Johnston County blueberries apparently helped seal the deal.

During a ceremony in the Four Oaks Elementary School cafeteria Monday, Mayor Linwood Parker said wooing BD to Four Oaks' industrial park took months of meetings with BD officials, economic developers and others.

At one of the last, he served fresh blueberries from his wife's bushes, as well as watermelon and cantaloupe. "I think they liked them," he told the crowd of about 200 people, drawing laughs.

Incentives

BD was lured to Four Oaks in part by a $2.3 million incentives package. That includes a $1.7 million grant from Johnston County, which will pay out the money over seven years if the company delivers on its planned $38.4 million investment. Also, the company will get a state grant worth up to $600,000 from the One North Carolina Fund.

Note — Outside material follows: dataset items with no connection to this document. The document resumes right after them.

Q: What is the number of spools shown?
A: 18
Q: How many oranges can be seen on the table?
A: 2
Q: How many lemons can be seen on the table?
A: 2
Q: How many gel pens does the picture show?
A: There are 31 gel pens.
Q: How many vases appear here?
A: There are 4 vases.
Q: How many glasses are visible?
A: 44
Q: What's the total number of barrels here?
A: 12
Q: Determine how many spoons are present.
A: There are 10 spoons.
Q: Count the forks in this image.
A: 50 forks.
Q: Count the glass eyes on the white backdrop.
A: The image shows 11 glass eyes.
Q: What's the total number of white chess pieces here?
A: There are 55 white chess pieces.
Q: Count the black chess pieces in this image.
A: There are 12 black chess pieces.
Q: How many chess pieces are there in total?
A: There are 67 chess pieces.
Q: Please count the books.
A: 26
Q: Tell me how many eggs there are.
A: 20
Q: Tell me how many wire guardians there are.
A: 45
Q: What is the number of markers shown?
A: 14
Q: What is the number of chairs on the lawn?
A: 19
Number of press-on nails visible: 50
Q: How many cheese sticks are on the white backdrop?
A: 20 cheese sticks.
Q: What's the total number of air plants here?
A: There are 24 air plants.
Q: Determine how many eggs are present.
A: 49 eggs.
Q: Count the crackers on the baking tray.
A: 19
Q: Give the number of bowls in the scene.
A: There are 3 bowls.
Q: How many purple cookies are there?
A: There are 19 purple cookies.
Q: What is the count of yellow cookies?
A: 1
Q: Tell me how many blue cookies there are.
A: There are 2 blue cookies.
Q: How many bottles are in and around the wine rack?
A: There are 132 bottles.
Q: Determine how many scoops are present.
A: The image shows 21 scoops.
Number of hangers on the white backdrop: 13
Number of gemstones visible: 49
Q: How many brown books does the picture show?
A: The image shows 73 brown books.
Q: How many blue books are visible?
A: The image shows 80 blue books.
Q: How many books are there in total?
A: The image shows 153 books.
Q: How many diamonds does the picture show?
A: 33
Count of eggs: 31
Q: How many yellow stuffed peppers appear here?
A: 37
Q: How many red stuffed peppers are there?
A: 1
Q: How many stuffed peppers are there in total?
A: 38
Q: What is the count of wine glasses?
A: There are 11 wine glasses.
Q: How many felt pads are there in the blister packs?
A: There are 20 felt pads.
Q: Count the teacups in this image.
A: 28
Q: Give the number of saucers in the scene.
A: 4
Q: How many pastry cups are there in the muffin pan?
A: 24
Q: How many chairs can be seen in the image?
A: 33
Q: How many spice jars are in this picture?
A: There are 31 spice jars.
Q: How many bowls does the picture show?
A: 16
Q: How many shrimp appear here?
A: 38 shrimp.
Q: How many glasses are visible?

The Town of Four Oaks is paying for water and sewer to the site with a $737,958 grant from the N.C. Rural Economic Development Center. The town is seeking more money to match that grant. Johnston County is chipping in $1 million for the business park's roads and infrastructure.

Becton, Dickinson & Co.

Founded: 1897

Based: Franklin Lakes, N.J.

Business: Sells a wide range of medical products and supplies, including syringes, pipettes, tests to detect cervical cancer and more.

Employees: About 900 in Durham, RTP, Mebane, Burlington and Wilson; 29,000 worldwide

Financial health: For its latest fiscal year, the publicly traded company reported revenue of $7.16 billion, up 1 percent from a year earlier.

Stock: BD's stock (ticker: BDX) closed at $68.06 on Monday, down 14 percent this year.